E-POSTER DETAIL

Title
A Desktop-Based Tele-Ophthalmology Tool for Remote Blink Rate Monitoring and Intelligent Reminder Delivery Using Webcam Video Processing
Authors
KARPAGAM DAMODARAN, Manasha B.B, Jemima Hubert, Maheshwari Srinivasan, Sairam M.R, Alfred Philomin, Jeevitha A, Philo Chamberline, Antony Nikhil
Presenting
KARPAGAM DAMODARAN
PURPOSE:
To develop and validate a desktop-based tele-ophthalmology application capable of remotely monitoring real-time blink rates using live webcam video processing.
METHODS:
The application was built with a React–Tauri–Vite frontend and a Python (Flask) backend using OpenCV and FaceMeshModule for real-time landmark detection.
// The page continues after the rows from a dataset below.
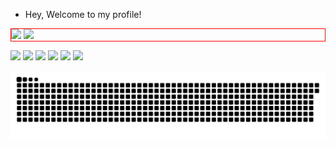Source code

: - Hey, Welcome to my profile!

<div style="border: 1px solid red">
<span><img src="https://github-readme-stats.vercel.app/api?username=Guilherme-K-Santos&show_icons=true&theme=radical"></span>
<span><img src="https://github-readme-stats.vercel.app/api/top-langs/?username=Guilherme-K-Santos&layout=demo&theme=radical"></span>
</div>

<span><img src="https://img.shields.io/badge/HTML5-E34F26?style=for-the-badge&logo=html5&logoColor=white"></span>
<span><img src="https://img.shields.io/badge/CSS3-1572B6?style=for-the-badge&logo=css3&logoColor=white"></span>
<span><img src="https://img.shields.io/badge/JavaScript-F7DF1E?style=for-the-badge&logo=javascript&logoColor=black"></span>
<span><img src="https://img.shields.io/badge/Node.js-43853D?style=for-the-badge&logo=node.js&logoColor=white"></span>
<span><img src="https://img.shields.io/badge/Express.js-404D59?style=for-the-badge"></span>
<span><img src="https://img.shields.io/badge/Python-14354C?style=for-the-badge&logo=python&logoColor=white"></span>

![Snake animation](https://github.com/Guilherme-K-Santos/Guilherme-K-Santos/blob/output/github-contribution-grid-snake.svg)
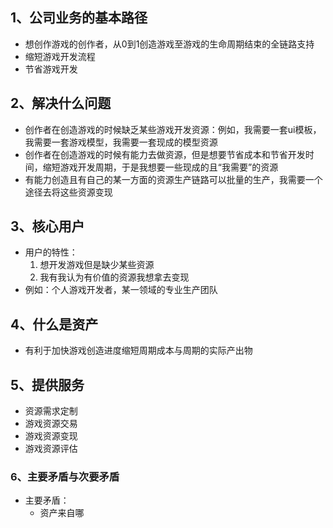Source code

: ## 1、公司业务的基本路径
+ 想创作游戏的创作者，从0到1创造游戏至游戏的生命周期结束的全链路支持
+ 缩短游戏开发流程
+ 节省游戏开发
## 2、解决什么问题
+ 创作者在创造游戏的时候缺乏某些游戏开发资源：例如，我需要一套ui模板，我需要一套游戏模型，我需要一套现成的模型资源
+ 创作者在创造游戏的时候有能力去做资源，但是想要节省成本和节省开发时间，缩短游戏开发周期，于是我想要一些现成的且“我需要”的资源
+ 有能力创造且有自己的某一方面的资源生产链路可以批量的生产，我需要一个途径去将这些资源变现
## 3、核心用户
+ 用户的特性：
	1. 想开发游戏但是缺少某些资源
	2. 我有我认为有价值的资源我想拿去变现
+ 例如：个人游戏开发者，某一领域的专业生产团队
## 4、什么是资产
+ 有利于加快游戏创造进度缩短周期成本与周期的实际产出物
## 5、提供服务
+ 资源需求定制
+ 游戏资源交易
+ 游戏资源变现
+ 游戏资源评估
### 6、主要矛盾与次要矛盾
+ 主要矛盾：
	+ 资产来自哪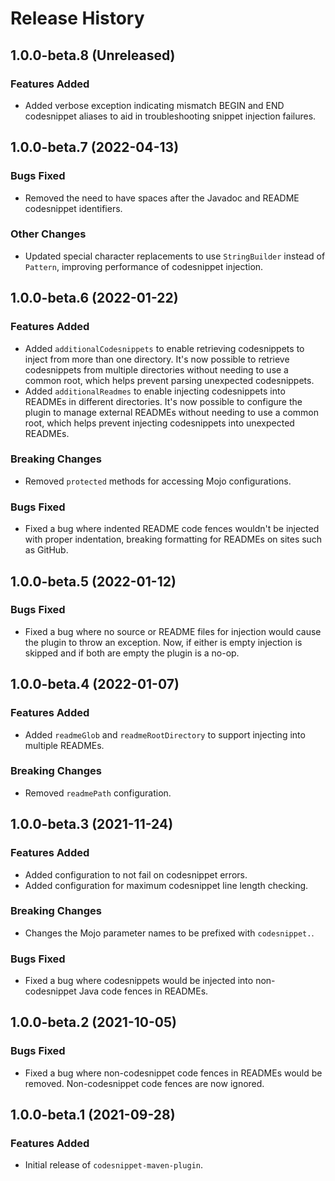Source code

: # Release History

## 1.0.0-beta.8 (Unreleased)

### Features Added

- Added verbose exception indicating mismatch BEGIN and END codesnippet aliases to aid in troubleshooting snippet injection failures.

## 1.0.0-beta.7 (2022-04-13)

### Bugs Fixed

- Removed the need to have spaces after the Javadoc and README codesnippet identifiers.

### Other Changes

- Updated special character replacements to use `StringBuilder` instead of `Pattern`, improving performance of 
  codesnippet injection.

## 1.0.0-beta.6 (2022-01-22)

### Features Added

- Added `additionalCodesnippets` to enable retrieving codesnippets to inject from more than one directory. It's now 
  possible to retrieve codesnippets from multiple directories without needing to use a common root, which helps prevent
  parsing unexpected codesnippets.
- Added `additionalReadmes` to enable injecting codesnippets into READMEs in different directories. It's now possible to
  configure the plugin to manage external READMEs without needing to use a common root, which helps prevent injecting
  codesnippets into unexpected READMEs.

### Breaking Changes

- Removed `protected` methods for accessing Mojo configurations.

### Bugs Fixed

- Fixed a bug where indented README code fences wouldn't be injected with proper indentation, breaking formatting for 
  READMEs on sites such as GitHub.

## 1.0.0-beta.5 (2022-01-12)

### Bugs Fixed

- Fixed a bug where no source or README files for injection would cause the plugin to throw an exception. Now, if either
  is empty injection is skipped and if both are empty the plugin is a no-op.

## 1.0.0-beta.4 (2022-01-07)

### Features Added

- Added `readmeGlob` and `readmeRootDirectory` to support injecting into multiple READMEs.

### Breaking Changes

- Removed `readmePath` configuration.

## 1.0.0-beta.3 (2021-11-24)

### Features Added

- Added configuration to not fail on codesnippet errors.
- Added configuration for maximum codesnippet line length checking.

### Breaking Changes

- Changes the Mojo parameter names to be prefixed with `codesnippet.`.

### Bugs Fixed

- Fixed a bug where codesnippets would be injected into non-codesnippet Java code fences in READMEs.

## 1.0.0-beta.2 (2021-10-05)

### Bugs Fixed

- Fixed a bug where non-codesnippet code fences in READMEs would be removed. Non-codesnippet code fences are now ignored.

## 1.0.0-beta.1 (2021-09-28)

### Features Added

- Initial release of `codesnippet-maven-plugin`.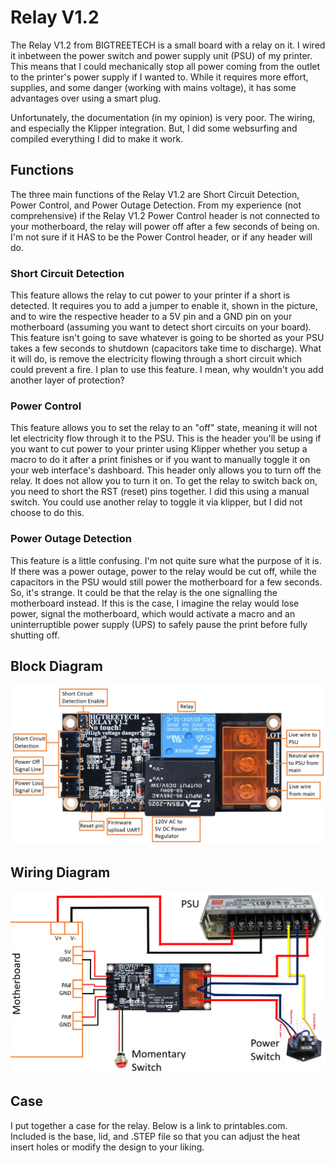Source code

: # Relay V1.2
The Relay V1.2 from BIGTREETECH is a small board with a relay on it. I wired it inbetween the power switch and power supply unit (PSU) of my printer. This means that I could mechanically stop all power coming from the outlet to the printer's power supply if I wanted to. While it requires more effort, supplies, and some danger (working with mains voltage), it has some advantages over using a smart plug.

Unfortunately, the documentation (in my opinion) is very poor. The wiring, and especially the Klipper integration. But, I did some websurfing and compiled everything I did to make it work.

## Functions
The three main functions of the Relay V1.2 are Short Circuit Detection, Power Control, and Power Outage Detection. From my experience (not comprehensive) if the Relay V1.2 Power Control header is not connected to your motherboard, the relay will power off after a few seconds of being on. I'm not sure if it HAS to be the Power Control header, or if any header will do.

### Short Circuit Detection
This feature allows the relay to cut power to your printer if a short is detected. It requires you to add a jumper to enable it, shown in the picture, and to wire the respective header to a 5V pin and a GND pin on your motherboard (assuming you want to detect short circuits on your board). This feature isn't going to save whatever is going to be shorted as your PSU takes a few seconds to shutdown (capacitors take time to discharge). What it will do, is remove the electricity flowing through a short circuit which could prevent a fire. I plan to use this feature. I mean, why wouldn't you add another layer of protection?

### Power Control
This feature allows you to set the relay to an "off" state, meaning it will not let electricity flow through it to the PSU. This is the header you'll be using if you want to cut power to your printer using Klipper whether you setup a macro to do it after a print finishes or if you want to manually toggle it on your web interface's dashboard. This header only allows you to turn off the relay. It does not allow you to turn it on. To get the relay to switch back on, you need to short the RST (reset) pins together. I did this using a manual switch. You could use another relay to toggle it via klipper, but I did not choose to do this.

### Power Outage Detection
This feature is a little confusing. I'm not quite sure what the purpose of it is. If there was a power outage, power to the relay would be cut off, while the capacitors in the PSU would still power the motherboard for a few seconds. So, it's strange. It could be that the relay is the one signalling the motherboard instead. If this is the case, I imagine the relay would lose power, signal the motherboard, which would activate a macro and an uninterruptible power supply (UPS) to safely pause the print before fully shutting off.


## Block Diagram
![block_diagram](block_diagram.png)

## Wiring Diagram
![wiring_diagram](wiring_diagram.png)

## Case
I put together a case for the relay. Below is a link to printables.com. Included is the base, lid, and .STEP file so that you can adjust the heat insert holes or modify the design to your liking.
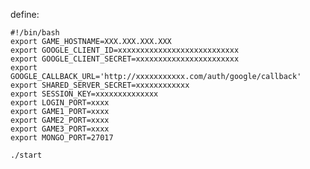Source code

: define:

	#!/bin/bash
	export GAME_HOSTNAME=XXX.XXX.XXX.XXX
	export GOOGLE_CLIENT_ID=xxxxxxxxxxxxxxxxxxxxxxxxxxx
	export GOOGLE_CLIENT_SECRET=xxxxxxxxxxxxxxxxxxxxxxx
	export GOOGLE_CALLBACK_URL='http://xxxxxxxxxxx.com/auth/google/callback'
	export SHARED_SERVER_SECRET=xxxxxxxxxxxx
	export SESSION_KEY=xxxxxxxxxxxxxx
	export LOGIN_PORT=xxxx
	export GAME1_PORT=xxxx
	export GAME2_PORT=xxxx
	export GAME3_PORT=xxxx
	export MONGO_PORT=27017

`./start`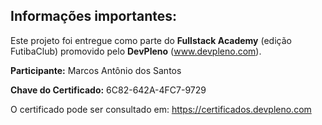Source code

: ## Informações importantes:

Este projeto foi entregue como parte do **Fullstack Academy** (edição FutibaClub) promovido pelo **DevPleno** (www.devpleno.com).

**Participante:** Marcos Antônio dos Santos

**Chave do Certificado:** 6C82-642A-4FC7-9729

O certificado pode ser consultado em: https://certificados.devpleno.com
Blink data were stored in SQLite, with thresholds updated via a Flask API. The system computed per-minute blink rates, 10-minute aggregates, and daily summaries, triggering a subtle alert when rates fell below seven blinks/min. This cross sectional comparative study included student volunteers.Manual and app-recorded blink counts were compared at 30, 40, and 50 cm and at ±10° gaze angles.
RESULTS:
Validation included 50 participants (18 males, 32 females; 18–25 years) with >4 hours of daily screen time. Regression showed significant accuracy at 30 cm (R²=0.456, p<0.001) and 40 cm (R²=0.341, p<0.001), but not at 50 cm (R²=0.034, p=0.199). Accuracy was strong with upward gaze (R²=0.401, p<0.001) and weaker but significant with downward gaze (R²=0.122, p=0.013), indicating optimal performance at closer distances and upward gaze angles.
CONCLUSIONS:
The blink-tracking application is adaptive, accurate, and user-friendly. By providing intelligent, real-time reminders only when blink rates drop below physiological norms, it supports tele-ocular wellness programs for dry eye patients.